Saturday’s 3rd race was won quite emphatically by the international crew on USA853 with GBR155 second and the young crew from Southampton on GBR47 coming in third.

The fourth race was once again being dominated by USA853 until the second run when GBR155 managed to close in and pass them with a tight gybing duel as they approached the leeward mark. The favour was, once again, returned by USA853 as the boats approached the leeward mark for the third and final time. A gybing duel ensued and USA853 this time came from behind to become the victor and managing to hang on to the lead across the line after the subsequent tacking duel on the short beat to the finish. This race was applauded by both the officials on the committee boat and the spectators ashore! GBR144 managed a steadily improving and creditable 3rd.

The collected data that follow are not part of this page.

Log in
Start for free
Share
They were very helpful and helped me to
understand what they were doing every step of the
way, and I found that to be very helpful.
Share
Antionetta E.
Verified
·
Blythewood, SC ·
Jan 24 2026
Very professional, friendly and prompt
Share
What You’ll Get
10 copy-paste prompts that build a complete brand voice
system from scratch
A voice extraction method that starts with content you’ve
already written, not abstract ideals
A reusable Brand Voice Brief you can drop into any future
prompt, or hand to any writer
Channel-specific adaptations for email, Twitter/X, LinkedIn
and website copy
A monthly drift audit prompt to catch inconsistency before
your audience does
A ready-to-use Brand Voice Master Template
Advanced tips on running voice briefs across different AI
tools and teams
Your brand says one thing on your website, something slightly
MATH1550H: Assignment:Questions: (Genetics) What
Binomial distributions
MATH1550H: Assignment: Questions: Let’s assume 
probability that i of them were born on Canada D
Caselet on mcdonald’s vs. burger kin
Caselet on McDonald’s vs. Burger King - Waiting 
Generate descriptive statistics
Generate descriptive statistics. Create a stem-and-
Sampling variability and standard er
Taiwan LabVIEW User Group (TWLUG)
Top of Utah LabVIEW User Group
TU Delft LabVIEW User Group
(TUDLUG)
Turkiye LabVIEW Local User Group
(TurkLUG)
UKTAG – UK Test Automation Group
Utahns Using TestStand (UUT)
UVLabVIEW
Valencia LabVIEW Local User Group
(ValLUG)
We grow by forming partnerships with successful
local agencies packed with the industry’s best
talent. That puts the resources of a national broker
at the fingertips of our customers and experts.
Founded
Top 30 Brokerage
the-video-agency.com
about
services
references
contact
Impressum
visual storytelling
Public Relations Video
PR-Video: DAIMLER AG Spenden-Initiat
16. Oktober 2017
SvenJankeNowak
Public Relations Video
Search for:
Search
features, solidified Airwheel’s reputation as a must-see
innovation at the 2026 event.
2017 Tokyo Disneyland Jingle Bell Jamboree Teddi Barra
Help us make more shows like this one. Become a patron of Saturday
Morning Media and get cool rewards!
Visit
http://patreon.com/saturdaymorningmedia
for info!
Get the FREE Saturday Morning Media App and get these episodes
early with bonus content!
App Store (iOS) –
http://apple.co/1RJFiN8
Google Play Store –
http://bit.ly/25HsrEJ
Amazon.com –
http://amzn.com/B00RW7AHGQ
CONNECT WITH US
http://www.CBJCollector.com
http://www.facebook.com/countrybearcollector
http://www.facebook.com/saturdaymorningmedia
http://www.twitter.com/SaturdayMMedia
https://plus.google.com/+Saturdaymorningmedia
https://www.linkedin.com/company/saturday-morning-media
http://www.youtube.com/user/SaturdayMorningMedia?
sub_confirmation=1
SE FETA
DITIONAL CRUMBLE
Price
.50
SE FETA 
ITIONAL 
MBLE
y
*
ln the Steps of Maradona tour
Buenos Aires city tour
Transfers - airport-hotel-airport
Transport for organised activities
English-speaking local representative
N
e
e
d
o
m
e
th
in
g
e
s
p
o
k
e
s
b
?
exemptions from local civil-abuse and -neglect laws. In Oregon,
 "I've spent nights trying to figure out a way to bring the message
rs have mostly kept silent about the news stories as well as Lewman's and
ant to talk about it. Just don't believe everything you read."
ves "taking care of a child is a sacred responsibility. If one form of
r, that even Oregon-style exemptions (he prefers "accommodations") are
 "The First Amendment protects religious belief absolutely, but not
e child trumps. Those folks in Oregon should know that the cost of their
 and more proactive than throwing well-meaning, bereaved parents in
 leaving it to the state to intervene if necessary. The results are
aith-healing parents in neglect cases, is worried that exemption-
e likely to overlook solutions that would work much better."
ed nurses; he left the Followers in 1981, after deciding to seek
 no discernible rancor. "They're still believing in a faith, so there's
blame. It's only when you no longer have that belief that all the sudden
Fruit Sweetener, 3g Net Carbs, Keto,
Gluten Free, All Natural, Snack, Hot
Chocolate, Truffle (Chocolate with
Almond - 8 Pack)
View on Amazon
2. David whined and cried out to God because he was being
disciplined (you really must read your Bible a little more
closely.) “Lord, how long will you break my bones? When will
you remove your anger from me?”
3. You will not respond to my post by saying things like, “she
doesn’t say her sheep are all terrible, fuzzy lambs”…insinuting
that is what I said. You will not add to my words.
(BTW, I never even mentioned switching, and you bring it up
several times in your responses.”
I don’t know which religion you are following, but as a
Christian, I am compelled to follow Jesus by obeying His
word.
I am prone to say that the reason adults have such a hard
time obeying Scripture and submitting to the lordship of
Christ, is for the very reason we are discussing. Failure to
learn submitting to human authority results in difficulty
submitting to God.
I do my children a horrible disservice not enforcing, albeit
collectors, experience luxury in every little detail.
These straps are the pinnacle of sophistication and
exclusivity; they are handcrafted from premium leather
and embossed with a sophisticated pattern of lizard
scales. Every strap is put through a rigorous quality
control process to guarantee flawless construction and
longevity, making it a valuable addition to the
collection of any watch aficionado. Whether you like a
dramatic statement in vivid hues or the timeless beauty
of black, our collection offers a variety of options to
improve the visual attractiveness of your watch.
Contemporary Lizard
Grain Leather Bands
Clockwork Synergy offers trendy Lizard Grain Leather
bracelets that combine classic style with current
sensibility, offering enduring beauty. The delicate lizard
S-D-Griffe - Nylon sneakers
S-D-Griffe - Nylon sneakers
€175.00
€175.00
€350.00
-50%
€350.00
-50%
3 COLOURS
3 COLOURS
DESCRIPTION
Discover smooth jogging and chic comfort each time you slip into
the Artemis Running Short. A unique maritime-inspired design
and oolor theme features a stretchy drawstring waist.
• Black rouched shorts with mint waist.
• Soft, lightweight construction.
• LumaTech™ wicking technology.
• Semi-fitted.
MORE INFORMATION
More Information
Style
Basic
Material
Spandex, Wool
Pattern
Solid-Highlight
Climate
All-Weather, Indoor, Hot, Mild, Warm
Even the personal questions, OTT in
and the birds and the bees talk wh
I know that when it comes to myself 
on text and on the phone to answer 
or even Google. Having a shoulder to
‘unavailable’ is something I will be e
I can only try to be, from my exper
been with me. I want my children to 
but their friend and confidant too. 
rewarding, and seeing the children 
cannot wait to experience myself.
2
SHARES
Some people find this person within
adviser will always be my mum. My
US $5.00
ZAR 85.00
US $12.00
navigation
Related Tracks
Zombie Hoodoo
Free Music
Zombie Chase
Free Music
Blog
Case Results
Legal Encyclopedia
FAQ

The morning of the final day arrived with very little wind and the race officer (who had done a fine job throughout the event) managed the expectations of the fleet by explaining that we may not get enough breeze to complete either of the 2 scheduled races, but that we should go out on the course and hope for the best. After about an hour of postponements due to lack of wind and up to 180 degree shifts, the wind did fill in at around 6 knots and steadied enough to lay a course and get a race underway. GBR155 once again ‘got out of the blocks’ expediently and managed to build a big lead on the first beat. They held the lead for the subsequent run and second beat only to have their sizable lead cut to about a boat length on the second (and final) run as the wind died and the rest of the fleet brought new wind down the course, but they managed to hold on for the race and the series win.